The Details
- Mahler's Second
- March 24, 8 p.m., $42-$82
- Smith Center’s Reynolds Hall, 749-2000
This has been a week like no other for the Las Vegas Philharmonic. The group has been rehearsing for its debut performance in the new Smith Center for the Performing Arts, where the orchestra should finally sound as it was intended. State-of-the-art acoustics and an orchestra shell, projecting the music outward, leave nothing to disappear in the wings, waft upward or slip backstage.
And then there’s the program: Mahler’s “Resurrection” Symphony, a colossal five-movement dramatic composition that announces itself boldly at the start and charges into nearly every emotion along the philosophical journey of life. It’s dark, celebratory, lyrical, melancholy, bombastic, tender, angry, dirge-like, stormy, poetic and joyous.

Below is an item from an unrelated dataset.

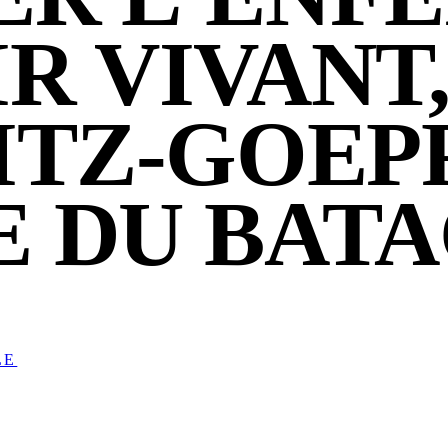
R VIVANT,
ITZ-GOEP
E DU BAT
LE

Add to that the voices of three Las Vegas chorale groups and two international operatic soloists—soprano Marie Plette and mezzo-soprano Eugenie Grunewald—and you have the makings of a hold-onto-your hat evening. In short, Reynolds Hall should be electrifying Saturday night.
Why Mahler’s Second? It’s a whole world unto itself, a watershed piece. It’s not just any concert. This night needed something of a signature celebratory nature.

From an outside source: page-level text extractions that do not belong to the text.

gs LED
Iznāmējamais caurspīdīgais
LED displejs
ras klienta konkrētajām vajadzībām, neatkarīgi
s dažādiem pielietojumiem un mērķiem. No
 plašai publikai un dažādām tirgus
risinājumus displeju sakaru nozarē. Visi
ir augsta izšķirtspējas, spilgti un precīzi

What’s going to be different for audiences? There’s a colossal difference in the sound. People will literally think it’s a different orchestra. At Ham Hall the sound is dead. Here, there’s no place for the sound to go but out.
How does it feel? You cannot really put into words what’s going on this week. We have this amazing program in this great hall. The place has sold out. [The work] is complex musically, technically, emotionally. There’s a huge chorus. It’s really a once-in-a lifetime thing.